▶ **YOUR INSTRUCTIONS**:
Lines with the word "labels" are the answer; copy each of them from the data below.

▶ **THE DATA**:

*** Block opens ***

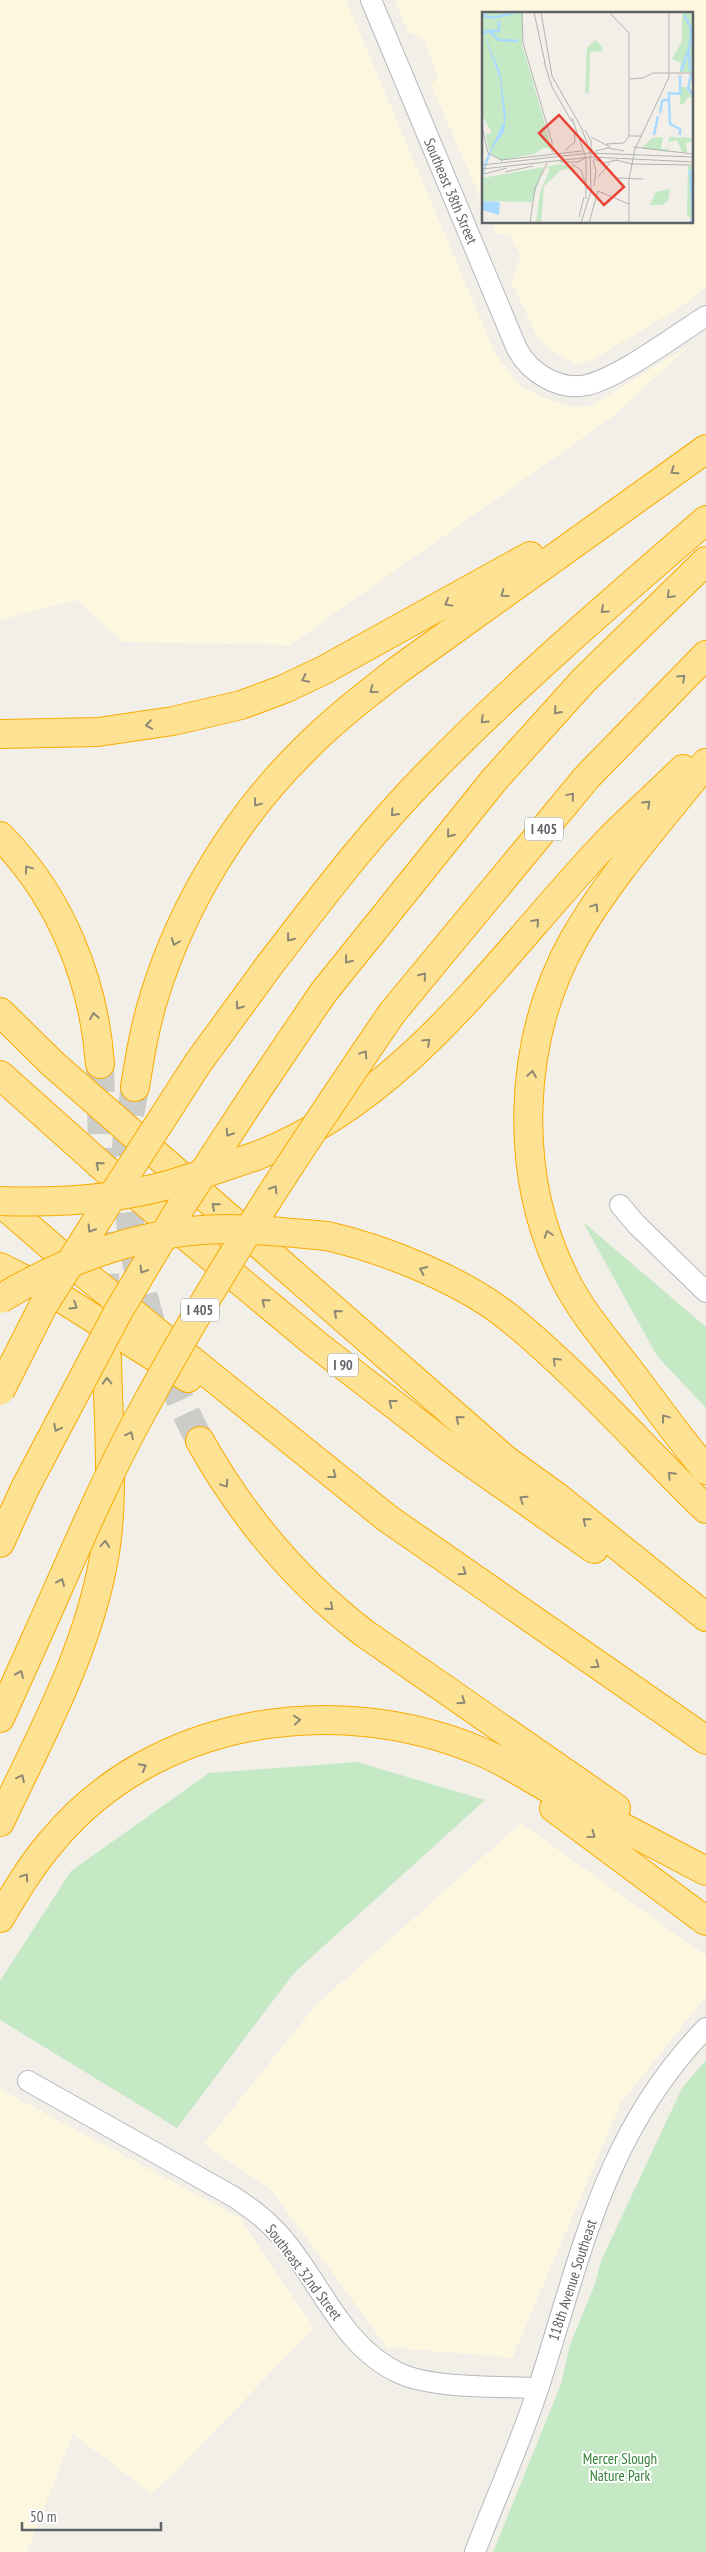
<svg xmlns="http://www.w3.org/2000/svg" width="706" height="2552" font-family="'PT Sans Narrow',sans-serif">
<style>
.commercial{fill:#fef7e0}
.green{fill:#c5e8c5}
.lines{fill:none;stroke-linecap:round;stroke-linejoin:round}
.highway-tunnel{stroke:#ccccc8;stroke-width:28;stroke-dasharray:28 14;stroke-linecap:butt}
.minor-casing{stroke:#b5b8bc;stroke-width:22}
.highway-casing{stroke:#f9ab00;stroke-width:30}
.minor{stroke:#fff;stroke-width:20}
.highway{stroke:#fde293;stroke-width:28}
.highway-bridge-casing{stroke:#f9ab00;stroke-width:30;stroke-linecap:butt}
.highway-bridge{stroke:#fde293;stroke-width:28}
.oneway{stroke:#8e8975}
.labels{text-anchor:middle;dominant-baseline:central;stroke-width:4;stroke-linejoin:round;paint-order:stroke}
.shield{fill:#fff;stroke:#8f9295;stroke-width:1}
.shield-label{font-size:14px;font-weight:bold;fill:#5f6368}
.street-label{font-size:15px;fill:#5f6368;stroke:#fff}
.park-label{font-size:15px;fill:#348238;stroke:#fff}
.inset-river{fill:none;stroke:#aadaff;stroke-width:2.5}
.inset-road{fill:none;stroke:#b3b3b1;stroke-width:1}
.view{fill:#ea4335;fill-opacity:0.15;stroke:#ea4335;stroke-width:2.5}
.inset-edge{fill:none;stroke:#5f6368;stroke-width:2.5}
</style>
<rect width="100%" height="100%" fill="#f1efe8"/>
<g class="commercial">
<path d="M0,0H346L494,351L519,386L554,402L572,407L591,406L690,345L612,417L290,645L122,642L78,600L0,620Z"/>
<path d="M395,0H706V288L676,310L592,360L576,364L552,351L537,336L511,281L521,256L510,235L497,234L492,223L692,222V14H483V204L431,85L438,77L424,39L408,32Z"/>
<path d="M521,1823L706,1956V1996L621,2103L512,2358L387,2347L271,2190L204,2144L316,2005Z"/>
<path d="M0,2089L240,2218L314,2328L171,2476L151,2493L73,2434L27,2552H0Z"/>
</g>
<g class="green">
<path d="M583,1222L706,1327V1408L657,1356Z"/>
<path d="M357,1762L485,1800L294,1973L177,2128L0,2020V1981L71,1871L209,1773Z"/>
<path d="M706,2060V2552H493L561,2384L570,2345L595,2284L601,2261L682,2088Z"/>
</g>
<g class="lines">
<g class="highway-tunnel">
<path d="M100,1064L106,1309"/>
<path d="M135,1087C132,1108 126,1130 126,1151C125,1253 153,1351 200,1441"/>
</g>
<defs>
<g id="minor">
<path d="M371,0L517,349C530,373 559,391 587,385C620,377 676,335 706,316"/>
<path d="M620,1205L636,1224L706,1292"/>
<path d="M28,2081L234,2197C250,2208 265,2218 278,2233C319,2277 340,2346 399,2373C433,2389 499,2386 538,2388"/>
<path d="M475,2552C496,2497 521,2442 539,2386C582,2253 604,2133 706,2028"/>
</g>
<g id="highway">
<path d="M0,734L98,732L173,721L241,705L284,689L324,670L530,556"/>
<path d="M706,763C661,820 610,876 574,939C517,1041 512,1176 566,1281C582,1313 607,1341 629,1370C655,1404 679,1438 706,1470"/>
<path d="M0,836C60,896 94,980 100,1064"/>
<path d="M268,967C319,901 369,834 427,775C515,685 611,602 706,520"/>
<path d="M0,1012L54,1065L506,1460L556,1496L706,1617"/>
<path d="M392,1013L587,777L706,655"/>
<path d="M0,1075L104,1168L317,1345L449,1447L594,1549"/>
<path d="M135,1087C140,1056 145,1025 155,994C183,904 236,817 303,751C332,721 365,696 398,670L706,449"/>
<path d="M256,1092L323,993L494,780L584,680L706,561"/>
<path d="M256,1156C409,1098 501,953 609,840C633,816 659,793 683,769"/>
<path d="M0,1202L61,1255L387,1518L706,1740"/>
<path d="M327,1236C385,1249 467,1282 513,1321C582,1378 642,1447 706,1509"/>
<path d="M0,1267L61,1298L188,1378"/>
<path d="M200,1441C242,1516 295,1580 364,1633L616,1808"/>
<path d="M0,1543L25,1488"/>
<path d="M0,1718L41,1627"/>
<path d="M554,1808L706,1921"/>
<path d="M0,1822C41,1735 87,1653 104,1558C115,1498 108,1420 107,1358"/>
<path d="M0,1918C16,1891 32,1864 53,1840C155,1718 334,1691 477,1750C505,1761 531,1779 557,1793C606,1819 656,1845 706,1871"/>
</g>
</defs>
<use href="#minor" class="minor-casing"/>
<use href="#highway" class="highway-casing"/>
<use href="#minor" class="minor"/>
<use href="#highway" class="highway"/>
<defs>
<g id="highway-bridge">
<path d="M0,1201C56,1203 114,1200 168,1185C198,1176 227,1166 256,1156"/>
<path d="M0,1299C65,1259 147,1230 224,1229C258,1229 293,1233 327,1236"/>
<path d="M0,1391L43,1306L104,1209L198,1063L268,967"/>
<path d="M25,1488L118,1312L182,1205L256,1092"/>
<path d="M41,1627C72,1558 101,1488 137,1421C213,1279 301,1146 392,1013"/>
</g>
</defs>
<use href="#highway-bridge" class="highway-bridge-casing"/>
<use href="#highway-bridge" class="highway-bridge"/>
</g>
<defs><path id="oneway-chevron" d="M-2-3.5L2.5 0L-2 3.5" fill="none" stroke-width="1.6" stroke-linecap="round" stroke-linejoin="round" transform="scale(1.25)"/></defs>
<g class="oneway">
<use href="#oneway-chevron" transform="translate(674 471) rotate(145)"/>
<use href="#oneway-chevron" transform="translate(504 594) rotate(144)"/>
<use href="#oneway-chevron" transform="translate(670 595) rotate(135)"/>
<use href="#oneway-chevron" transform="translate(448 603) rotate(151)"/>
<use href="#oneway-chevron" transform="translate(604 610) rotate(138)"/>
<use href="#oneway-chevron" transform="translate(682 678) rotate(-44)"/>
<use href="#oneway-chevron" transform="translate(305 679) rotate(154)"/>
<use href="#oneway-chevron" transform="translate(373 690) rotate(142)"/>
<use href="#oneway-chevron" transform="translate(557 711) rotate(132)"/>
<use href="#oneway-chevron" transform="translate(484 720) rotate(136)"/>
<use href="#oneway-chevron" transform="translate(149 725) rotate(171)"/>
<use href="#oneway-chevron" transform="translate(571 796) rotate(-50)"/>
<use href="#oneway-chevron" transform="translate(257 803) rotate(127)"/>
<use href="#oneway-chevron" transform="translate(647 804) rotate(-44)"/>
<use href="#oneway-chevron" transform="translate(394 813) rotate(132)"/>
<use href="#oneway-chevron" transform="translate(450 834) rotate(129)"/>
<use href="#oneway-chevron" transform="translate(28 869) rotate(-127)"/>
<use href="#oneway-chevron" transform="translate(595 907) rotate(-56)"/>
<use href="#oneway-chevron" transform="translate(536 922) rotate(-48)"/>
<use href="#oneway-chevron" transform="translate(290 938) rotate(128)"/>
<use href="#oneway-chevron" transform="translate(175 942) rotate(111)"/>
<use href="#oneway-chevron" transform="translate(348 960) rotate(128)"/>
<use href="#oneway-chevron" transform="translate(423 976) rotate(-51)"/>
<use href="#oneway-chevron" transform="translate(239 1006) rotate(126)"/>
<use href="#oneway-chevron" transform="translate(94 1016) rotate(-100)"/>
<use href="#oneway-chevron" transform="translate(427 1042) rotate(-43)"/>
<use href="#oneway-chevron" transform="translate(364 1054) rotate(-56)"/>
<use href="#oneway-chevron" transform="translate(532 1074) rotate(-81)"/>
<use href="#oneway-chevron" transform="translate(229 1133) rotate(123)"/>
<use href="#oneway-chevron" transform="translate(99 1165) rotate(-139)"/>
<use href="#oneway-chevron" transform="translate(274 1189) rotate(-58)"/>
<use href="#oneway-chevron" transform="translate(215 1206) rotate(-139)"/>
<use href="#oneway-chevron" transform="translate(91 1229) rotate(122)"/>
<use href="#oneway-chevron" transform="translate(548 1234) rotate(-108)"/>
<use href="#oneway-chevron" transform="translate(143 1270) rotate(121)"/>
<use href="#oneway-chevron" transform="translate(423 1270) rotate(-156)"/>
<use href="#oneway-chevron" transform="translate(265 1302) rotate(-140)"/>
<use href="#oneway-chevron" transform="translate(74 1306) rotate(32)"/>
<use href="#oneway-chevron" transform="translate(337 1313) rotate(-139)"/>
<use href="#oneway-chevron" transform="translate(556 1361) rotate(-136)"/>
<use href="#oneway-chevron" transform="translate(107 1381) rotate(-91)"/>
<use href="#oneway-chevron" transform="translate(392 1403) rotate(-142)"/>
<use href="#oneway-chevron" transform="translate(665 1418) rotate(-127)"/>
<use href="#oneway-chevron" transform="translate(459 1419) rotate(-139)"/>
<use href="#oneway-chevron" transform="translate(57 1428) rotate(118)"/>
<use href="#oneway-chevron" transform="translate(130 1435) rotate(-64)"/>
<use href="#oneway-chevron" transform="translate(333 1475) rotate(38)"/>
<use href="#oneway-chevron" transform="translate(671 1475) rotate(-135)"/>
<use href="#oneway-chevron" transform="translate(225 1484) rotate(56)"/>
<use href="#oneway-chevron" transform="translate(523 1499) rotate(-145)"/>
<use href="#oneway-chevron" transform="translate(586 1521) rotate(-141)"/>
<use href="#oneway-chevron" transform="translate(105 1544) rotate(-85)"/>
<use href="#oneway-chevron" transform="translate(463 1572) rotate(35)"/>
<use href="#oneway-chevron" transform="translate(61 1582) rotate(-66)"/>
<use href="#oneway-chevron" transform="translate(330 1607) rotate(41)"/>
<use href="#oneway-chevron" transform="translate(596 1665) rotate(35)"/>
<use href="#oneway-chevron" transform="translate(20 1674) rotate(-66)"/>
<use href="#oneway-chevron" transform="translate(462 1701) rotate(35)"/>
<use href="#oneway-chevron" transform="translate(297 1720) rotate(-5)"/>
<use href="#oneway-chevron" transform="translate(143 1767) rotate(-28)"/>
<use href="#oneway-chevron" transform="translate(21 1778) rotate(-64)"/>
<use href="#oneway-chevron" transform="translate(592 1835) rotate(36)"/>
<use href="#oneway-chevron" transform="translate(25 1877) rotate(-56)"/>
</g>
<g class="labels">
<g class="shield">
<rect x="525" y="817.5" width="38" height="23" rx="4"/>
<rect x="181" y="1298.5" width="38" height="23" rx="4"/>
<rect x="328" y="1353.5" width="30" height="23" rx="4"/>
</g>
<g class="shield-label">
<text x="544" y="829">I 405</text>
<text x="200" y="1310">I 405</text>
<text x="343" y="1365">I 90</text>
</g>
<g class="street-label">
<text transform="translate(451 191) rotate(67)">Southeast 38th Street</text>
<text transform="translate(304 2272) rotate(53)">Southeast 32nd Street</text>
<text transform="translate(572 2280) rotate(-72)">118th Avenue Southeast</text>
</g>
<g class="park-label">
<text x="620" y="2458">Mercer Slough<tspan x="620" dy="17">Nature Park</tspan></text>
</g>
</g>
<g transform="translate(482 12)">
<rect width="211" height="211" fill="#f1efe8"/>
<path d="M0,0H40V32L70,137L62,136L52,142L19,148L7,140L4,122L10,121L0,103ZM200,0H211V60H198L199,51L190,47L200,29ZM113,28L120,34V39L108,40L107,81H103L105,36ZM198,75H208L211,86L206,85L202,92H198ZM181,125L179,136L181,137H186L187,125L211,126V129L204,131L205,140H200L195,128L187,130L186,140L160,136L170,126ZM78,152L94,155L79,158L62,174L59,211H54L58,180L68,157L64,155ZM206,154H211V211L205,202ZM62,155L50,190L0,189V166ZM188,177L186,189L180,193H168L174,180Z" fill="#c5e8c5"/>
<path d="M0,17L18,60L24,103L22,120L10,137L0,167L3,149L22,109L18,67ZM0,189L18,190L17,203L0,198Z" fill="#aadaff"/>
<path class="inset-river" d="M0,3L12,6L34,0M8,19H17V9M1,21L7,19L17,28L36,29M207,39L208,59M199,59L208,34L209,16L202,3M209,62L206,77L212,83M187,88L188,112L198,117V123M178,101L180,89L187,87V81L198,82V63M172,123L176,104M208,211L211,206L208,158"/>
<path class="inset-road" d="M40,0L41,31L70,130V141M52,0L63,51M59,0L70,64L99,115L108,139L109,179L99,211M127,0L147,21V124H160M62,50L70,75L90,110M148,67L161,66L171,61H212M90,106L104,146V187M0,111V136M0,114L6,141L21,149M103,118L109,129V138M109,125L128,135M124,132L142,131L147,124M151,135L212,142M83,138L93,130L92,117M113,139L126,136L142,139M112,147L122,151L135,148M19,148L100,139M111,148L114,159L112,174M134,148L150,152M78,150H96L105,145M90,152L99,158L103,170M150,152L212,153M0,153L108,141L212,145M0,157L109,145L212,150M23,160L51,154M2,162L25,156M116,165L128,151M135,166L161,167M97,205L102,185M48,211L53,176L65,151M107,211L116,179L147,192M147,211V167L153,137L187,65V0"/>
<path class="view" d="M77,103L142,175L122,193L57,121Z"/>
<rect width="211" height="211" class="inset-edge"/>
</g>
<path d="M22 2522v8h139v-8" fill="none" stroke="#5f6368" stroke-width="2.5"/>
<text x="30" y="2522" font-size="15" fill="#5f6368" stroke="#ffffff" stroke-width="4" paint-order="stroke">50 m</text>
</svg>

*** Block closes ***

▶ **SOLUTION TO THIS EXERCISE**:
.labels{text-anchor:middle;dominant-baseline:central;stroke-width:4;stroke-linejoin:round;paint-order:stroke}
<g class="labels">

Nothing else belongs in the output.